- [WHAT YOU NEED TO DO]
Copy the following entries word for word, starting at the very beginning and ending with the line that contains "v(2.5, 44.93) *".

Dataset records
■ ■ ■ ■ ■

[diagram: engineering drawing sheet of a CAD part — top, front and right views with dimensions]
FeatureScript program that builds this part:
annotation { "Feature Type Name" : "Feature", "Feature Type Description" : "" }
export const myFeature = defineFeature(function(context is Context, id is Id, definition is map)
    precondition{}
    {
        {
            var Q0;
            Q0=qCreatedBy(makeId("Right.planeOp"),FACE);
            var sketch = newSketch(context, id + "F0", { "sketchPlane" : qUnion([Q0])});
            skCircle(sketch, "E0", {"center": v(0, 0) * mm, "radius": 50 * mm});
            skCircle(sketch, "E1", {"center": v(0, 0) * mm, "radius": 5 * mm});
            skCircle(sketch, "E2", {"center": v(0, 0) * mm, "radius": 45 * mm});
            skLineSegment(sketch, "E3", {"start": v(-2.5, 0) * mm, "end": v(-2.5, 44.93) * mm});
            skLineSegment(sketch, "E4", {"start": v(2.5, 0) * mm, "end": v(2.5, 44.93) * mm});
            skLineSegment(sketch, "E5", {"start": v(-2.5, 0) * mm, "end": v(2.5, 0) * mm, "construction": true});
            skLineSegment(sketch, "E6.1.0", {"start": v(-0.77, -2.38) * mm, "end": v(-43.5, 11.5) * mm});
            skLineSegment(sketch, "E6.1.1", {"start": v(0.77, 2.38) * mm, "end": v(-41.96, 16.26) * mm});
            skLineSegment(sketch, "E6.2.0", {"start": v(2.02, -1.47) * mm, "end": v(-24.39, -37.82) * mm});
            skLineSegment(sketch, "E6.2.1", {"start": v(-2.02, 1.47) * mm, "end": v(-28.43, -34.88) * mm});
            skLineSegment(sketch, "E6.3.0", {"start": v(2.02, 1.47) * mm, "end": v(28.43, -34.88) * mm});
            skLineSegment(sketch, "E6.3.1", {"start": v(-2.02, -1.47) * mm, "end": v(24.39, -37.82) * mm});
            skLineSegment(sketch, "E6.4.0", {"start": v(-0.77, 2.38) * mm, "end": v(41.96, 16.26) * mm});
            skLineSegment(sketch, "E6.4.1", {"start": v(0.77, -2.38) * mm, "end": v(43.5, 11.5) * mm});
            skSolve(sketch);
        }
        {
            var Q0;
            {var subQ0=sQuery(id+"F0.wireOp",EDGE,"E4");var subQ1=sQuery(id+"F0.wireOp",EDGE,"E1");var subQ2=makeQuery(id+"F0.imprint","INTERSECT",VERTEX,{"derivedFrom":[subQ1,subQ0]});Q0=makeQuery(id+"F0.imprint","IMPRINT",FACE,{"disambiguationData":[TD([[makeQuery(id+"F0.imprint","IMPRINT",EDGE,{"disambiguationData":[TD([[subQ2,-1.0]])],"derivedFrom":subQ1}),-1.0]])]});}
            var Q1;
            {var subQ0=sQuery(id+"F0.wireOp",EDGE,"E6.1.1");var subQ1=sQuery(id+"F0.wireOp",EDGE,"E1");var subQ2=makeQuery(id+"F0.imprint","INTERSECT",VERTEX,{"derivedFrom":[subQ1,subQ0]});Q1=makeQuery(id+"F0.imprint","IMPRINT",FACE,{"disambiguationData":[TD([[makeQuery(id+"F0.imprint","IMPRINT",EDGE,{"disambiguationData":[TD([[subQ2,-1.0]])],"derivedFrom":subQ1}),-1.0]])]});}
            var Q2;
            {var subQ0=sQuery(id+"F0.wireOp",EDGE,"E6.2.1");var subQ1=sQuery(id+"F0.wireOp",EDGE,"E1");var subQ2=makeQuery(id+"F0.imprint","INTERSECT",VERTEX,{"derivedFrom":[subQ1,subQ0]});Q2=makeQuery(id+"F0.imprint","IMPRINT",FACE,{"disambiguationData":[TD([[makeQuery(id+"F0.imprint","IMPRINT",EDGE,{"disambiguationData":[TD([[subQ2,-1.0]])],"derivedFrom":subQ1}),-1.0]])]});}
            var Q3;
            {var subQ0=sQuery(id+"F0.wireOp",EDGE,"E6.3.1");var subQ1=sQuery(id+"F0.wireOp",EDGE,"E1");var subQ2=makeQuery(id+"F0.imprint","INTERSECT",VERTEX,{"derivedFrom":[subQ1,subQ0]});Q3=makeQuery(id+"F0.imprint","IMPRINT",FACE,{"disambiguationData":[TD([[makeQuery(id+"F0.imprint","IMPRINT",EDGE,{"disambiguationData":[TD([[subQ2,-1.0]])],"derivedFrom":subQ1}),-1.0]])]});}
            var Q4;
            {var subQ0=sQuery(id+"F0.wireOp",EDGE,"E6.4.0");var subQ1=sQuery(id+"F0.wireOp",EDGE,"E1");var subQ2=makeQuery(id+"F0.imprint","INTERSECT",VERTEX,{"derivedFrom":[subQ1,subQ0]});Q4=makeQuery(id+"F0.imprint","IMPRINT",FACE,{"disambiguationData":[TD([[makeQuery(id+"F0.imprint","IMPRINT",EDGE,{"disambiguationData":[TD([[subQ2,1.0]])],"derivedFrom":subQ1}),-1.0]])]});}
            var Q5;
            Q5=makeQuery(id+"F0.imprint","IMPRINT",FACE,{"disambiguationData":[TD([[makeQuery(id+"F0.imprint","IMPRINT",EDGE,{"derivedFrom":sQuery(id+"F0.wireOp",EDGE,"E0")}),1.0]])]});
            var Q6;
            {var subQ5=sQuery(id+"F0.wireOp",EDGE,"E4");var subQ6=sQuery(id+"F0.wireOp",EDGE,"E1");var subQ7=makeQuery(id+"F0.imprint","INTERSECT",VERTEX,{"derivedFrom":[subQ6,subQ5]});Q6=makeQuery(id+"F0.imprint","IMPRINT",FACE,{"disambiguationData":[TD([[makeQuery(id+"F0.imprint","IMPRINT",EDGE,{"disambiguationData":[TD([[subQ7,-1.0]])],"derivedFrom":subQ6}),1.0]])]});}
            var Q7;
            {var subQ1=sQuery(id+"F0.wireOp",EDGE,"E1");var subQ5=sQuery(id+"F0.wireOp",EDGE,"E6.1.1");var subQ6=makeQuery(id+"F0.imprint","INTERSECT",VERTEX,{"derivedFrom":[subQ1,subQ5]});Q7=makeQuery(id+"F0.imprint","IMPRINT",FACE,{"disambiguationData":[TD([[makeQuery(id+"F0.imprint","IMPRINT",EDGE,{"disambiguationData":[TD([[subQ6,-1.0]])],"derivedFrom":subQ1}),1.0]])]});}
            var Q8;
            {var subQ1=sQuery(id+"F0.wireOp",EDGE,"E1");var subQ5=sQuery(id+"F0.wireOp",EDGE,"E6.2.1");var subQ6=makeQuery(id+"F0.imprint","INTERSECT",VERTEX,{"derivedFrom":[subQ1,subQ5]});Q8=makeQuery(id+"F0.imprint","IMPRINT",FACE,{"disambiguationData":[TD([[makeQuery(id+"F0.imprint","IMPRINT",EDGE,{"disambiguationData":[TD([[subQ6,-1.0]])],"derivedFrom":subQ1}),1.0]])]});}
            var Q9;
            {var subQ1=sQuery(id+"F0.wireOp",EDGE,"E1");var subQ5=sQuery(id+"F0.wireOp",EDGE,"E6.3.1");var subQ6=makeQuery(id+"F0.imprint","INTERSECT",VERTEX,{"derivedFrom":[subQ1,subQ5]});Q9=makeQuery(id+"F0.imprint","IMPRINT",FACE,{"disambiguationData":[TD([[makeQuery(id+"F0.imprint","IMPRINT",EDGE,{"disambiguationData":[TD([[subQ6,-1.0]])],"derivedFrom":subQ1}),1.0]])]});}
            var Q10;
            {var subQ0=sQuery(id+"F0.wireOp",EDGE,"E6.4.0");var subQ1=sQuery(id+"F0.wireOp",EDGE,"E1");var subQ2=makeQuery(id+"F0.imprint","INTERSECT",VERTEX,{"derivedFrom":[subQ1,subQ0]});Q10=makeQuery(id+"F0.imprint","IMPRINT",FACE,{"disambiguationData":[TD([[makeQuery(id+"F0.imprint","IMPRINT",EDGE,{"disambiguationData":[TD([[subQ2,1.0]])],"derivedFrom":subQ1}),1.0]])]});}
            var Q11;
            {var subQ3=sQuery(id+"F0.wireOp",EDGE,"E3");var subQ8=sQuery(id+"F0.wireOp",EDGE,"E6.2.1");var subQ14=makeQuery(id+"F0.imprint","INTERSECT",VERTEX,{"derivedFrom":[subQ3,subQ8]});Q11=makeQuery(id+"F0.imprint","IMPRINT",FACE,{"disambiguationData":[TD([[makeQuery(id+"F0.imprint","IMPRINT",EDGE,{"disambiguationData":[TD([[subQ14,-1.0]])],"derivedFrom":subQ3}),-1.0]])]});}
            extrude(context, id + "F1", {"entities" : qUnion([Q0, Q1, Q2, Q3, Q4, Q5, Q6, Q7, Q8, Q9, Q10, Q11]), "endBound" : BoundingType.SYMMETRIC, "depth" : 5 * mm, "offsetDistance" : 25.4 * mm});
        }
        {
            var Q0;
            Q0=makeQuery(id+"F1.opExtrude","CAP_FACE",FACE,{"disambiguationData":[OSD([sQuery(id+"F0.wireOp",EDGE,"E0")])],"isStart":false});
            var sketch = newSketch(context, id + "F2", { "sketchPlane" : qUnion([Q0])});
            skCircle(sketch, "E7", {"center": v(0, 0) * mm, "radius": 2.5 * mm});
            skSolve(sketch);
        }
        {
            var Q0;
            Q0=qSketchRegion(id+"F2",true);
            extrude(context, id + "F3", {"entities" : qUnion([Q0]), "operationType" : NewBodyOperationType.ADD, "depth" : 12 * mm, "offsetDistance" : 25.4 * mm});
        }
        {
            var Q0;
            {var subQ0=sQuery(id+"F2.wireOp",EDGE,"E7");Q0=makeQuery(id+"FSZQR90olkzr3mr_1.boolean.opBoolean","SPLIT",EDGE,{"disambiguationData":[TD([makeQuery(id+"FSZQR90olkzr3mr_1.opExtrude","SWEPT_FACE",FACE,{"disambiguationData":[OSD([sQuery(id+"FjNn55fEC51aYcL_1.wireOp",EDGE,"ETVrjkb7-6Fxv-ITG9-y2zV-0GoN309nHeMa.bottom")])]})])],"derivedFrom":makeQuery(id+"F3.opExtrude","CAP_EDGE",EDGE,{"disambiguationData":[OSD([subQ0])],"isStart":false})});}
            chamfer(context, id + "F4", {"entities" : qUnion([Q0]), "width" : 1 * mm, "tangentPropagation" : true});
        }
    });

■ ■ ■ ■ ■

- [SOLUTION TO THIS EXERCISE]
[diagram: engineering drawing sheet of a CAD part — top, front and right views with dimensions]
FeatureScript program that builds this part:
annotation { "Feature Type Name" : "Feature", "Feature Type Description" : "" }
export const myFeature = defineFeature(function(context is Context, id is Id, definition is map)
    precondition{}
    {
        {
            var Q0;
            Q0=qCreatedBy(makeId("Right.planeOp"),FACE);
            var sketch = newSketch(context, id + "F0", { "sketchPlane" : qUnion([Q0])});
            skCircle(sketch, "E0", {"center": v(0, 0) * mm, "radius": 50 * mm});
            skCircle(sketch, "E1", {"center": v(0, 0) * mm, "radius": 5 * mm});
            skCircle(sketch, "E2", {"center": v(0, 0) * mm, "radius": 45 * mm});
            skLineSegment(sketch, "E3", {"start": v(-2.5, 0) * mm, "end": v(-2.5, 44.93) * mm});
            skLineSegment(sketch, "E4", {"start": v(2.5, 0) * mm, "end": v(2.5, 44.93) * mm});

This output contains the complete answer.